[Collection entries]
** Start **

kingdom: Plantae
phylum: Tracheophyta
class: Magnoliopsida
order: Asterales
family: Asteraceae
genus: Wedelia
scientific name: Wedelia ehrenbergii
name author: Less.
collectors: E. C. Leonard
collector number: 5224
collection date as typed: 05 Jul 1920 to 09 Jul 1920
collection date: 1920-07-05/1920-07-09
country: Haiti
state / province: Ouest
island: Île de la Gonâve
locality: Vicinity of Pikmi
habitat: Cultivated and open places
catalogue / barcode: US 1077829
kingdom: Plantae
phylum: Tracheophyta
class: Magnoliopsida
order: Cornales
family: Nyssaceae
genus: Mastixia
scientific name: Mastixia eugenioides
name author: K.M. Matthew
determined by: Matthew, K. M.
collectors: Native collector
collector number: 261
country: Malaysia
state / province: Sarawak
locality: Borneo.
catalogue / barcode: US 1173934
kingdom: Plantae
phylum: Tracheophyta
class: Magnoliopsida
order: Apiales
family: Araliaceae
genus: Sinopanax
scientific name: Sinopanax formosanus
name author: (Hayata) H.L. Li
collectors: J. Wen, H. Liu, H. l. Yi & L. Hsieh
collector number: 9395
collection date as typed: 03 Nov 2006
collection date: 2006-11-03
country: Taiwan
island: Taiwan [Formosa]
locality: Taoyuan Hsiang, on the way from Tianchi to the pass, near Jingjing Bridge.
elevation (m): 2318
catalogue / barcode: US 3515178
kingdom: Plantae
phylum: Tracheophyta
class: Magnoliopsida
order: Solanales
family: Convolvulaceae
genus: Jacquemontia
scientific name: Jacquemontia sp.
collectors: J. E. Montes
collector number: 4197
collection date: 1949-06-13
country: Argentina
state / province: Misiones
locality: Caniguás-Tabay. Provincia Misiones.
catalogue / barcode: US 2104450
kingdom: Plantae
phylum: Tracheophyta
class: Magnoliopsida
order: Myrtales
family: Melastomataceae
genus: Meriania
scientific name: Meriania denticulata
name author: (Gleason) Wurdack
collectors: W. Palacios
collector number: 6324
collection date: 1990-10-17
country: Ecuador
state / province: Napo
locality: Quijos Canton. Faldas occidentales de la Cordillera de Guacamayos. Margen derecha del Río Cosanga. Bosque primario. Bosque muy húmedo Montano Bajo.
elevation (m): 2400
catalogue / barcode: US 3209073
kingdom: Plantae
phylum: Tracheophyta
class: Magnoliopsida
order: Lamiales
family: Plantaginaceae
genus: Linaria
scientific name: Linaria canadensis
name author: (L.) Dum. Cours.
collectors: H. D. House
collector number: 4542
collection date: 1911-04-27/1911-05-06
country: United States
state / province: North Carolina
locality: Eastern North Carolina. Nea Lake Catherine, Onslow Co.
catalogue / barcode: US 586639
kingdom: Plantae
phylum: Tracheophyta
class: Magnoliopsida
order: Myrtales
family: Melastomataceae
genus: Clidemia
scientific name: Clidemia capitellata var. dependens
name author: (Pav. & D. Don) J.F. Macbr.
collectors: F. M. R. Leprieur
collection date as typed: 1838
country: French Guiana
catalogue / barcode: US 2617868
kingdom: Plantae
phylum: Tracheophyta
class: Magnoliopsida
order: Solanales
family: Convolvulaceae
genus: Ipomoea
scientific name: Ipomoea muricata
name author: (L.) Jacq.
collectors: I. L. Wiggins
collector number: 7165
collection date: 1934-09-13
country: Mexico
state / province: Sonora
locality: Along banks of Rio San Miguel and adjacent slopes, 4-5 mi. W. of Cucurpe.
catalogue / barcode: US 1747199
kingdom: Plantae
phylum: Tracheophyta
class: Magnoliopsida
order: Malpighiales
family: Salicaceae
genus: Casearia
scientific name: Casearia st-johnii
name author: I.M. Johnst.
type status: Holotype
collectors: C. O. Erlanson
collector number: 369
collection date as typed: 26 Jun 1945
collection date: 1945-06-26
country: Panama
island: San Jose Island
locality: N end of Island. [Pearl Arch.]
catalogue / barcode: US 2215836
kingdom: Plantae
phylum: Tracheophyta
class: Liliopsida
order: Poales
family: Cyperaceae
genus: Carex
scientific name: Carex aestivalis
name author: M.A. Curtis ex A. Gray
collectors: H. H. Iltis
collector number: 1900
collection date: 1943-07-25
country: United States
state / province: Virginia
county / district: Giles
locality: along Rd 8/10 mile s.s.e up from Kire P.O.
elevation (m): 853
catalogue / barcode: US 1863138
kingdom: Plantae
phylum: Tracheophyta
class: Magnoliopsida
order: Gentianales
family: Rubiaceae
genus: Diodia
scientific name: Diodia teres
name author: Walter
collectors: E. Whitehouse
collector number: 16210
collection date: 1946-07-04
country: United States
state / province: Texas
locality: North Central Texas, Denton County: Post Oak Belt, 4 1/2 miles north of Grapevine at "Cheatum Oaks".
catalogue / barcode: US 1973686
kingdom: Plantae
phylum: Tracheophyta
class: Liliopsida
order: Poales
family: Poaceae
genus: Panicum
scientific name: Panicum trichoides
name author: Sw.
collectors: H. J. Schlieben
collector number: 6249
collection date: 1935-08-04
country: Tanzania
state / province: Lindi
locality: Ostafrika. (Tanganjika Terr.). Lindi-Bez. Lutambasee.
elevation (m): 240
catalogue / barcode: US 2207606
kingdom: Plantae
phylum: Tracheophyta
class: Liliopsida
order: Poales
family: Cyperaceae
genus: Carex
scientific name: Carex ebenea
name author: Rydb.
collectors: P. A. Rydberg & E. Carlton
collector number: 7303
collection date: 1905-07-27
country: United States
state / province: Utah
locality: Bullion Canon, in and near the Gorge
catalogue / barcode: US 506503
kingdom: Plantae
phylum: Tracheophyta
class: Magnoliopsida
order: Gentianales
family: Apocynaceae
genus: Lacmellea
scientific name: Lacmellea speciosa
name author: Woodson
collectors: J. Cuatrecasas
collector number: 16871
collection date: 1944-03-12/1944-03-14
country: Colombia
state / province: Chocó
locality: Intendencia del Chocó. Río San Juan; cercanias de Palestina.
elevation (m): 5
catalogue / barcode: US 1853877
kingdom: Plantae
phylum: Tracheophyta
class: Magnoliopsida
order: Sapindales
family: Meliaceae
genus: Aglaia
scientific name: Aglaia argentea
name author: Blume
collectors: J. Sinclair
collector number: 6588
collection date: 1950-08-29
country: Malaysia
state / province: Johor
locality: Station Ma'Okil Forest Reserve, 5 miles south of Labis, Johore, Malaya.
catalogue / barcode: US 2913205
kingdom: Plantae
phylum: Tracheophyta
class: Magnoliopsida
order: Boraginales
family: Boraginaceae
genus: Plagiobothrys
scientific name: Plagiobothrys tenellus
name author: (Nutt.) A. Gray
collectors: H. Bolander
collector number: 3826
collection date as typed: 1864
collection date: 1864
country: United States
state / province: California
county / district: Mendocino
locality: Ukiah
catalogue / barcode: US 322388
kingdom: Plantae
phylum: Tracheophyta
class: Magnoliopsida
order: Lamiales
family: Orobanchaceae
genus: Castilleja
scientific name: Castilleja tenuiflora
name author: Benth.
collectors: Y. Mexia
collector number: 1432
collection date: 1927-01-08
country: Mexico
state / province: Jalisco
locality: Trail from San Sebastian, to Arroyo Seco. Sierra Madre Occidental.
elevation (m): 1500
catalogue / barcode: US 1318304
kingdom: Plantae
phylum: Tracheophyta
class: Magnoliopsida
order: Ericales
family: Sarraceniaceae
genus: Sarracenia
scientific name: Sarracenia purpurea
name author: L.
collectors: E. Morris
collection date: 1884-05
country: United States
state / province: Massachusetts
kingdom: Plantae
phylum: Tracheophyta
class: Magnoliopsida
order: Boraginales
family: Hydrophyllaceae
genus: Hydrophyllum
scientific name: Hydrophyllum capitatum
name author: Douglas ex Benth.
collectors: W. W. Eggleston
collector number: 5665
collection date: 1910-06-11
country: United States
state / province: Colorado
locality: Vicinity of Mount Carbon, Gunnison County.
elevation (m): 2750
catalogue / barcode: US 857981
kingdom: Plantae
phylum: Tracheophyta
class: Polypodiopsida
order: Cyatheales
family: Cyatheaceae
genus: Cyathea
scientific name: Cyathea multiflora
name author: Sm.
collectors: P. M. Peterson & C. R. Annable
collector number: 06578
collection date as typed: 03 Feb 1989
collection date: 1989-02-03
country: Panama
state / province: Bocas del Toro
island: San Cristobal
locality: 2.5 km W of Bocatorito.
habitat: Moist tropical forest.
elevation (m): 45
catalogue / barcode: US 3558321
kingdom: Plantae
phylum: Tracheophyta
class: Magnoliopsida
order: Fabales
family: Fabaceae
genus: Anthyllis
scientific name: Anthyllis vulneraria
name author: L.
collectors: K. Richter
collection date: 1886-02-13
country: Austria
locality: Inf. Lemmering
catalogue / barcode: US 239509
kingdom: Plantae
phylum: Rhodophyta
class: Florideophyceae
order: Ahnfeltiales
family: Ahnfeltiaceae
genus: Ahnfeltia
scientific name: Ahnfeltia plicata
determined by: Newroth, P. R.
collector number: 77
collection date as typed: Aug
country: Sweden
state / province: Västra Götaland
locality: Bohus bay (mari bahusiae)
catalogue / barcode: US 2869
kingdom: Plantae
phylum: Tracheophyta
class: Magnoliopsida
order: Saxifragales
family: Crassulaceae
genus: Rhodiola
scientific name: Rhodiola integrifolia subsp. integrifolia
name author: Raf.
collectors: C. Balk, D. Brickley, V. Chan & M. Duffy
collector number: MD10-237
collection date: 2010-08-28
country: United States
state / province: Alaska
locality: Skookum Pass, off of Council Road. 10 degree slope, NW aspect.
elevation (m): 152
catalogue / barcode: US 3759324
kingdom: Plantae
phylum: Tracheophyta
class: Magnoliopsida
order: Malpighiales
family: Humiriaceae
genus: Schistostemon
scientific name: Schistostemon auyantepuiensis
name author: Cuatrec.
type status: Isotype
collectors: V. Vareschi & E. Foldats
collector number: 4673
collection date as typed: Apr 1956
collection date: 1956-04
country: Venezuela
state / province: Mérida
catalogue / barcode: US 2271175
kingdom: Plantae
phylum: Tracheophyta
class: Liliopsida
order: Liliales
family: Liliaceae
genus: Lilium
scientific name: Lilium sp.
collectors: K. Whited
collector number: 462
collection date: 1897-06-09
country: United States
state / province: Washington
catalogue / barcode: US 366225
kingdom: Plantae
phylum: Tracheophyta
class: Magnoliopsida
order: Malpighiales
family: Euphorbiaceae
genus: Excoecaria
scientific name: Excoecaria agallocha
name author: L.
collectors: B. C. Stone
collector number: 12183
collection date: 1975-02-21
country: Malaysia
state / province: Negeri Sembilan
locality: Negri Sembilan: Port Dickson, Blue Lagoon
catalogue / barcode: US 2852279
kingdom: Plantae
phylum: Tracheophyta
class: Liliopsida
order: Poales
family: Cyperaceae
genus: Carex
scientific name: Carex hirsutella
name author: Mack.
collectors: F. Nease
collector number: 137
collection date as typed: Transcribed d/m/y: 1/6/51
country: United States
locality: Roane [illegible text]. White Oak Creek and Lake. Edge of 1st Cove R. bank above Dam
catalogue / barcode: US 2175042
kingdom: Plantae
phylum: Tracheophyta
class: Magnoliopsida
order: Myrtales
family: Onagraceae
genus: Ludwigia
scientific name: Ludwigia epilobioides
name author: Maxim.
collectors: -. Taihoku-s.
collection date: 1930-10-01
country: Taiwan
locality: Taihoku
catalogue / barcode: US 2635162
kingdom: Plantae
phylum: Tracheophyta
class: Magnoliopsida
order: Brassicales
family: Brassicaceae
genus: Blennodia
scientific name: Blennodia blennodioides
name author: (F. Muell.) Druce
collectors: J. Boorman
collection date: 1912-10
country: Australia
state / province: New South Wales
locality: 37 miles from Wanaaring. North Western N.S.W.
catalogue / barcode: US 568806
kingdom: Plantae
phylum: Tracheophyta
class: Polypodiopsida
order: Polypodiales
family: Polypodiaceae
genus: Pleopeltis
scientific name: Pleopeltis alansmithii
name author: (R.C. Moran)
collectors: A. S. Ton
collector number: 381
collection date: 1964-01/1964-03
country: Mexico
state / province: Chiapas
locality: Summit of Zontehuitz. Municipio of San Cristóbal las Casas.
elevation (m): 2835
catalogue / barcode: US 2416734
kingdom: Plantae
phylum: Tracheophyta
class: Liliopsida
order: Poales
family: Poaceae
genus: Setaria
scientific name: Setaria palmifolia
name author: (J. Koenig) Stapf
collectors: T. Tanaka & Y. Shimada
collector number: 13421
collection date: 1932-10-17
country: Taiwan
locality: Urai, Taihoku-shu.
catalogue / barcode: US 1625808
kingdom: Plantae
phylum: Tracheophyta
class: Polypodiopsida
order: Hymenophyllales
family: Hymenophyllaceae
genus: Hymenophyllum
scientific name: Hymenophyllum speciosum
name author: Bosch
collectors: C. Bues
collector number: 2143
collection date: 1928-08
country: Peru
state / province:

** End **

◆ **GIVEN REQUEST**: Copy out the lines from the one containing "catalogue / barcode: US 2207606" up to and including the one containing "state / province: Utah", word for word.

◆ **SOLUTION FOR THIS PROBLEM**:
catalogue / barcode: US 2207606
kingdom: Plantae
phylum: Tracheophyta
class: Liliopsida
order: Poales
family: Cyperaceae
genus: Carex
scientific name: Carex ebenea
name author: Rydb.
collectors: P. A. Rydberg & E. Carlton
collector number: 7303
collection date: 1905-07-27
country: United States
state / province: Utah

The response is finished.